** Opening RECORDS SUPPLIED block **

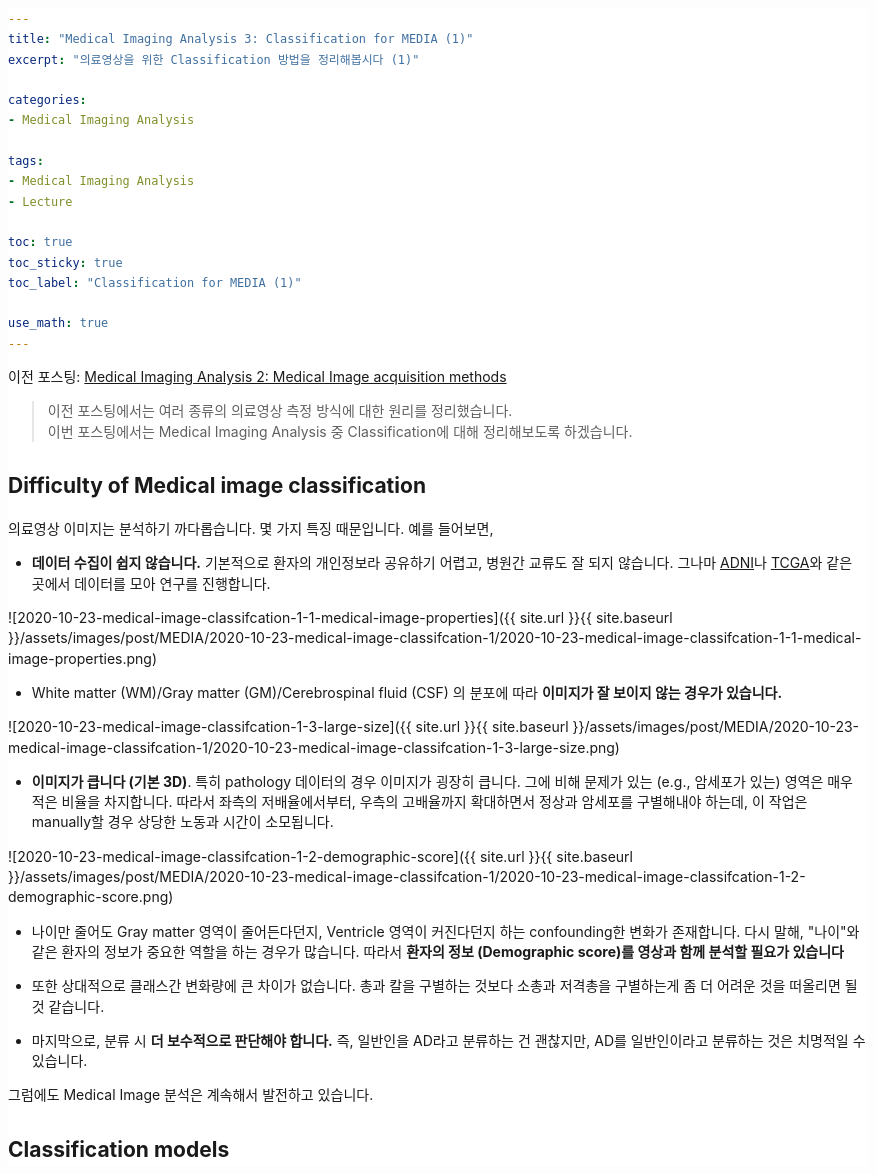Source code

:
 ```yaml
---
title: "Medical Imaging Analysis 3: Classification for MEDIA (1)"
excerpt: "의료영상을 위한 Classification 방법을 정리해봅시다 (1)"

categories:
- Medical Imaging Analysis

tags:
- Medical Imaging Analysis
- Lecture

toc: true
toc_sticky: true
toc_label: "Classification for MEDIA (1)"

use_math: true
---
```


이전 포스팅: [Medical Imaging Analysis 2: Medical Image acquisition methods](https://tyami.github.io/medical%20imaging%20analysis/MEDIA-2-medical-image-acquisition/)

> 이전 포스팅에서는 여러 종류의 의료영상 측정 방식에 대한 원리를 정리했습니다.  
> 이번 포스팅에서는 Medical Imaging Analysis 중 Classification에 대해 정리해보도록 하겠습니다.

## Difficulty of Medical image classification

의료영상 이미지는 분석하기 까다롭습니다. 몇 가지 특징 때문입니다. 예를 들어보면,

- **데이터 수집이 쉽지 않습니다.** 기본적으로 환자의 개인정보라 공유하기 어렵고, 병원간 교류도 잘 되지 않습니다. 그나마 [ADNI](http://adni.loni.usc.edu/data-samples)나 [TCGA](https://www.cancer.gov/about-nci/organization/ccg/research/structural-genomics/tcga)와 같은 곳에서 데이터를 모아 연구를 진행합니다.

![2020-10-23-medical-image-classifcation-1-1-medical-image-properties]({{ site.url }}{{ site.baseurl }}/assets/images/post/MEDIA/2020-10-23-medical-image-classifcation-1/2020-10-23-medical-image-classifcation-1-1-medical-image-properties.png)

- White matter (WM)/Gray matter (GM)/Cerebrospinal fluid (CSF) 의 분포에 따라 **이미지가 잘 보이지 않는 경우가 있습니다.**

![2020-10-23-medical-image-classifcation-1-3-large-size]({{ site.url }}{{ site.baseurl }}/assets/images/post/MEDIA/2020-10-23-medical-image-classifcation-1/2020-10-23-medical-image-classifcation-1-3-large-size.png)

- **이미지가 큽니다 (기본 3D)**. 특히 pathology 데이터의 경우 이미지가 굉장히 큽니다. 그에 비해 문제가 있는 (e.g., 암세포가 있는) 영역은 매우 적은 비율을 차지합니다. 따라서 좌측의 저배율에서부터, 우측의 고배율까지 확대하면서 정상과 암세포를 구별해내야 하는데, 이 작업은 manually할 경우 상당한 노동과 시간이 소모됩니다.

![2020-10-23-medical-image-classifcation-1-2-demographic-score]({{ site.url }}{{ site.baseurl }}/assets/images/post/MEDIA/2020-10-23-medical-image-classifcation-1/2020-10-23-medical-image-classifcation-1-2-demographic-score.png)

- 나이만 줄어도 Gray matter 영역이 줄어든다던지, Ventricle 영역이 커진다던지 하는 confounding한 변화가 존재합니다. 다시 말해, "나이"와 같은 환자의 정보가 중요한 역할을 하는 경우가 많습니다. 따라서 **환자의 정보 (Demographic score)를 영상과 함께 분석할 필요가 있습니다**

- 또한 상대적으로 클래스간 변화량에 큰 차이가 없습니다. 총과 칼을 구별하는 것보다 소총과 저격총을 구별하는게 좀 더 어려운 것을 떠올리면 될 것 같습니다.

- 마지막으로, 분류 시 **더 보수적으로 판단해야 합니다.** 즉, 일반인을 AD라고 분류하는 건 괜찮지만, AD를 일반인이라고 분류하는 것은 치명적일 수 있습니다.

그럼에도 Medical Image 분석은 계속해서 발전하고 있습니다.

## Classification models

** Closing RECORDS SUPPLIED block **

## YOUR OBJECTIVE:
Leaving out the pictures, return the records exactly as given.

## REPLY TO THE EXERCISE:
Source code

:
 ```yaml
---
title: "Medical Imaging Analysis 3: Classification for MEDIA (1)"
excerpt: "의료영상을 위한 Classification 방법을 정리해봅시다 (1)"

categories:
- Medical Imaging Analysis

tags:
- Medical Imaging Analysis
- Lecture

toc: true
toc_sticky: true
toc_label: "Classification for MEDIA (1)"

use_math: true
---
```


이전 포스팅: [Medical Imaging Analysis 2: Medical Image acquisition methods](https://tyami.github.io/medical%20imaging%20analysis/MEDIA-2-medical-image-acquisition/)

> 이전 포스팅에서는 여러 종류의 의료영상 측정 방식에 대한 원리를 정리했습니다.  
> 이번 포스팅에서는 Medical Imaging Analysis 중 Classification에 대해 정리해보도록 하겠습니다.

## Difficulty of Medical image classification

의료영상 이미지는 분석하기 까다롭습니다. 몇 가지 특징 때문입니다. 예를 들어보면,

- **데이터 수집이 쉽지 않습니다.** 기본적으로 환자의 개인정보라 공유하기 어렵고, 병원간 교류도 잘 되지 않습니다. 그나마 [ADNI](http://adni.loni.usc.edu/data-samples)나 [TCGA](https://www.cancer.gov/about-nci/organization/ccg/research/structural-genomics/tcga)와 같은 곳에서 데이터를 모아 연구를 진행합니다.

![2020-10-23-medical-image-classifcation-1-1-medical-image-properties]({{ site.url }}{{ site.baseurl }}/assets/images/post/MEDIA/2020-10-23-medical-image-classifcation-1/2020-10-23-medical-image-classifcation-1-1-medical-image-properties.png)

- White matter (WM)/Gray matter (GM)/Cerebrospinal fluid (CSF) 의 분포에 따라 **이미지가 잘 보이지 않는 경우가 있습니다.**

![2020-10-23-medical-image-classifcation-1-3-large-size]({{ site.url }}{{ site.baseurl }}/assets/images/post/MEDIA/2020-10-23-medical-image-classifcation-1/2020-10-23-medical-image-classifcation-1-3-large-size.png)

- **이미지가 큽니다 (기본 3D)**. 특히 pathology 데이터의 경우 이미지가 굉장히 큽니다. 그에 비해 문제가 있는 (e.g., 암세포가 있는) 영역은 매우 적은 비율을 차지합니다. 따라서 좌측의 저배율에서부터, 우측의 고배율까지 확대하면서 정상과 암세포를 구별해내야 하는데, 이 작업은 manually할 경우 상당한 노동과 시간이 소모됩니다.

![2020-10-23-medical-image-classifcation-1-2-demographic-score]({{ site.url }}{{ site.baseurl }}/assets/images/post/MEDIA/2020-10-23-medical-image-classifcation-1/2020-10-23-medical-image-classifcation-1-2-demographic-score.png)

- 나이만 줄어도 Gray matter 영역이 줄어든다던지, Ventricle 영역이 커진다던지 하는 confounding한 변화가 존재합니다. 다시 말해, "나이"와 같은 환자의 정보가 중요한 역할을 하는 경우가 많습니다. 따라서 **환자의 정보 (Demographic score)를 영상과 함께 분석할 필요가 있습니다**

- 또한 상대적으로 클래스간 변화량에 큰 차이가 없습니다. 총과 칼을 구별하는 것보다 소총과 저격총을 구별하는게 좀 더 어려운 것을 떠올리면 될 것 같습니다.

- 마지막으로, 분류 시 **더 보수적으로 판단해야 합니다.** 즉, 일반인을 AD라고 분류하는 건 괜찮지만, AD를 일반인이라고 분류하는 것은 치명적일 수 있습니다.

그럼에도 Medical Image 분석은 계속해서 발전하고 있습니다.

## Classification models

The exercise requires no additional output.